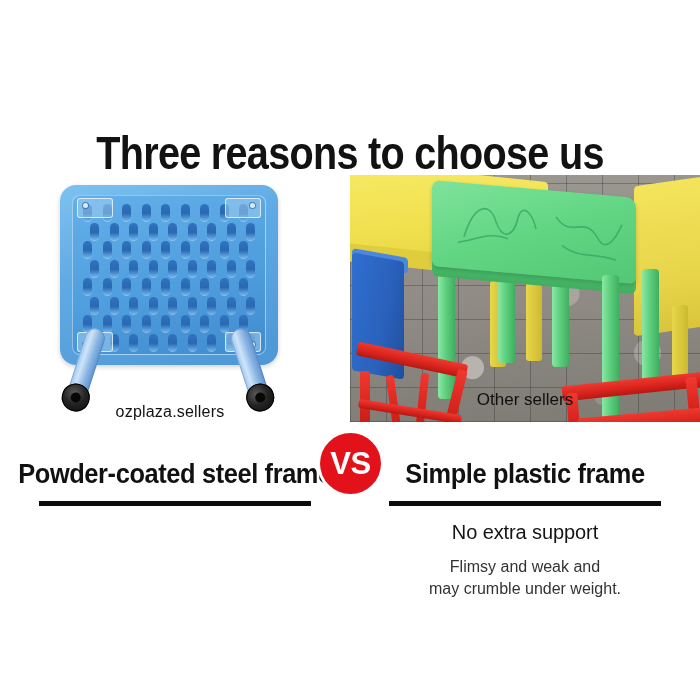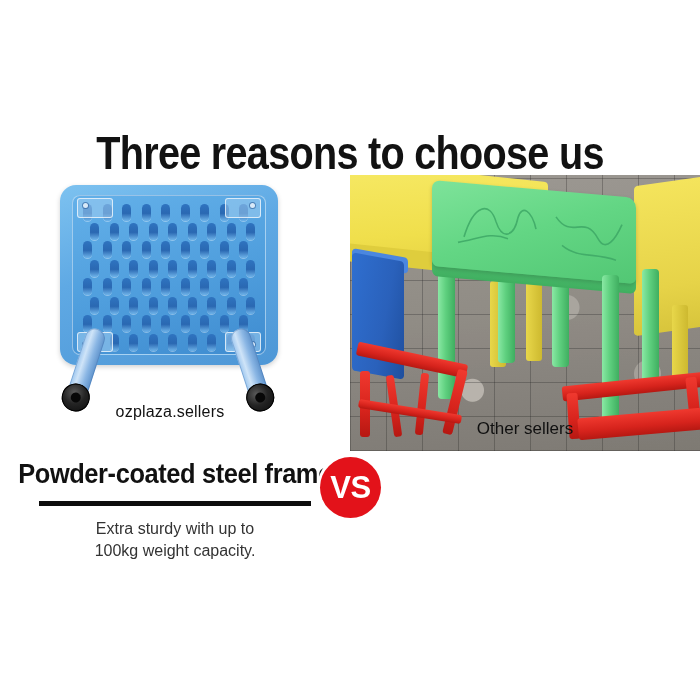--- a/index.html
+++ b/index.html
@@ -163,7 +163,7 @@
     left: 350px;
     top: 0;
     width: 350px;
-    height: 276px;
+    height: 247px;
     overflow: hidden;
     background: #8d8a86;
   }

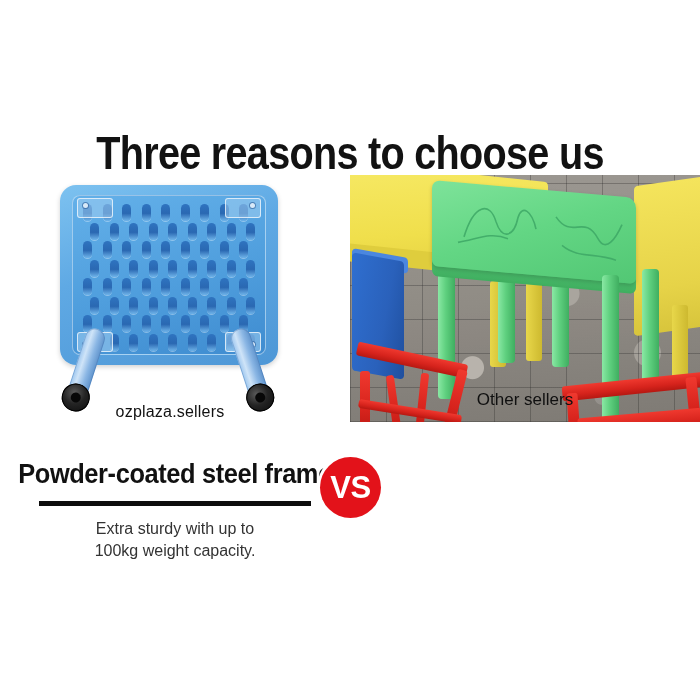--- a/index.html
+++ b/index.html
@@ -315,7 +315,7 @@
   .vs-badge {
     position: absolute;
     left: 320px;
-    top: 282px;
+    top: 258px;
     width: 61px;
     height: 61px;
     border-radius: 50%;

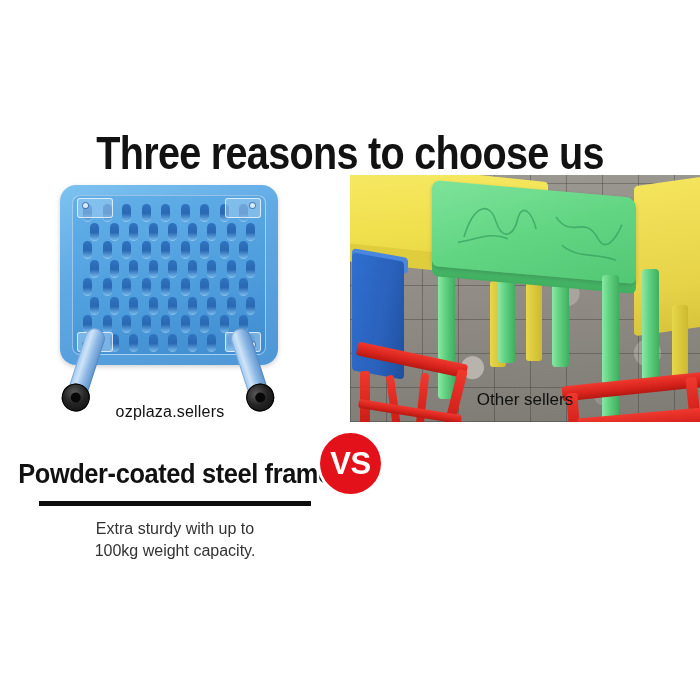--- a/index.html
+++ b/index.html
@@ -550,6 +550,15 @@
     </div>
   </div>
 
+  <div class="col">
+    <div class="col-heading">Simple plastic frame</div>
+    <div class="rule"></div>
+    <div class="col-sub">No extra support</div>
+    <div class="col-body">
+      <div>Flimsy and weak and</div>
+      <div>may crumble under weight.</div>
+    </div>
+  </div>
 </div>
 
 </body></html>

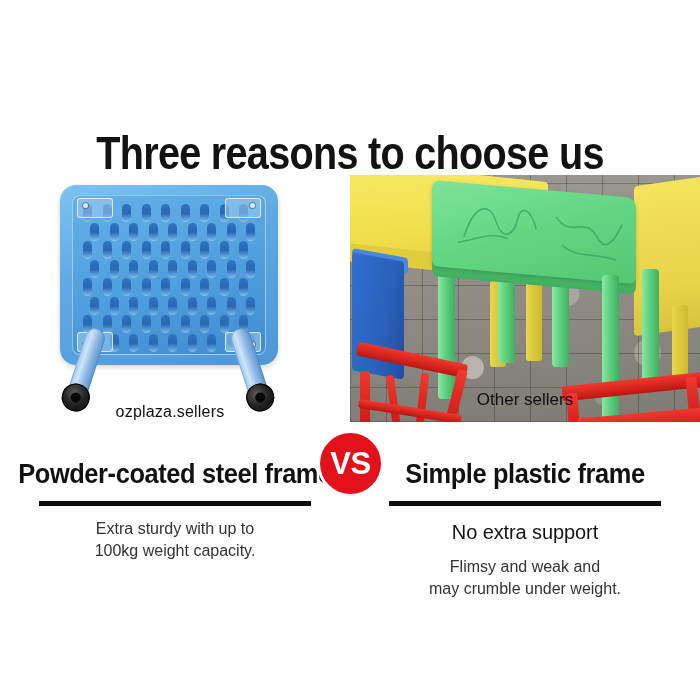--- a/index.html
+++ b/index.html
@@ -544,10 +544,6 @@
   <div class="col">
     <div class="col-heading">Powder-coated steel frame</div>
     <div class="rule"></div>
-    <div class="col-body">
-      <div>Extra sturdy with up to</div>
-      <div>100kg weight capacity.</div>
-    </div>
   </div>
 
   <div class="col">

- Your assignment
Looking at the entries above, state how many lines contain "weight"; give the number alone.

- Solution to this exercise
2